Secret Details. The question arises whether or not too many measures of secrecy have been imposed upon the conduct of public affairs in America. A case in point is the extraordinary number of military and diplomatic agreements the U.S. has made in recent years with an assortment of allies and satellites. Many of these treaties in disguise involve a vast expenditure of American money, and could commit the U.S. to aiding other countries if war broke out. More often than not, details of the commitments were kept secret from the American public until disclosed by inquisitive newsmen or equally inquisitive congressional investigators.

Consider Laos. It is no secret any longer that the U.S. is today deeply involved in an undeclared war there, allied with the supposedly neutralist government of Prince Souvanna Phouma against the North Vietnamese and the Pathet Lao. Yet only after Senator Stuart Symington's Foreign Relations Subcommittee looked into the matter, against the wishes of the State Department, did the American public learn in detail how U.S. aircraft based in Thailand were bombing northern Laos, the CIA was guiding the operations of Meo tribesmen, and the U.S. was providing millions in military assistance to Souvanna Phouma—all clear violations of the 1962 Geneva accords on Laotian neutrality.

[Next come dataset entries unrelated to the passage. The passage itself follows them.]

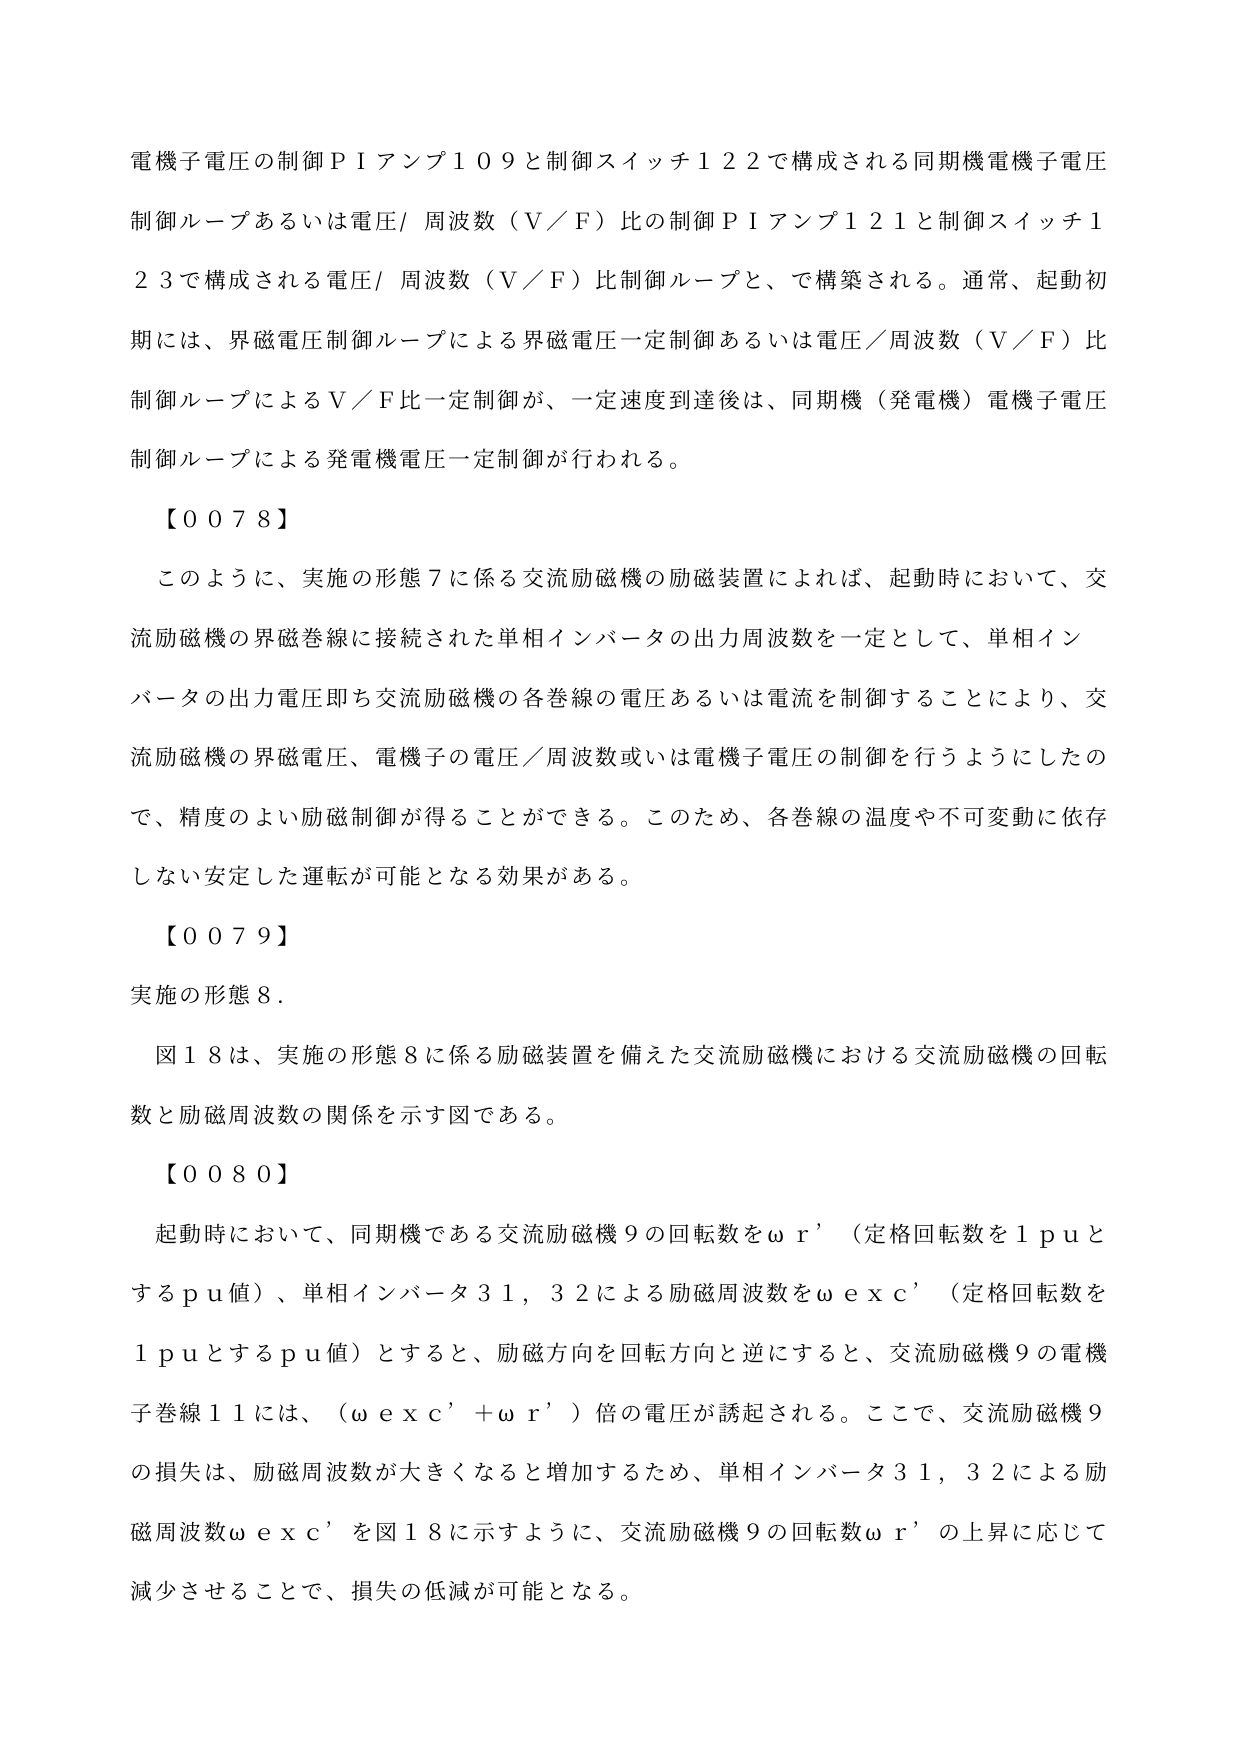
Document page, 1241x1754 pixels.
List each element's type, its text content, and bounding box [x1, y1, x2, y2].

text 実施の形態８． [131, 965, 1110, 1024]
text 図１８は、実施の形態８に係る励磁装置を備えた交流励磁機における交流励磁機の回転数と励磁周波数の関係を示す図である。 [131, 1024, 1110, 1143]
text 【００７８】 [131, 488, 1110, 548]
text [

Among the reasons for secrecy about Laos advanced by Deputy Assistant Secretary of State William Sullivan was that the U.S. wanted to avoid forcing the Russians into taking "official" cognizance of activities about which they knew only unofficially. Plaintively, Senator Symington suggested that the U.S. public had a valid interest in knowing what was going on in Laos, since "we could run into the same kind of escalation as we did in Viet Nam."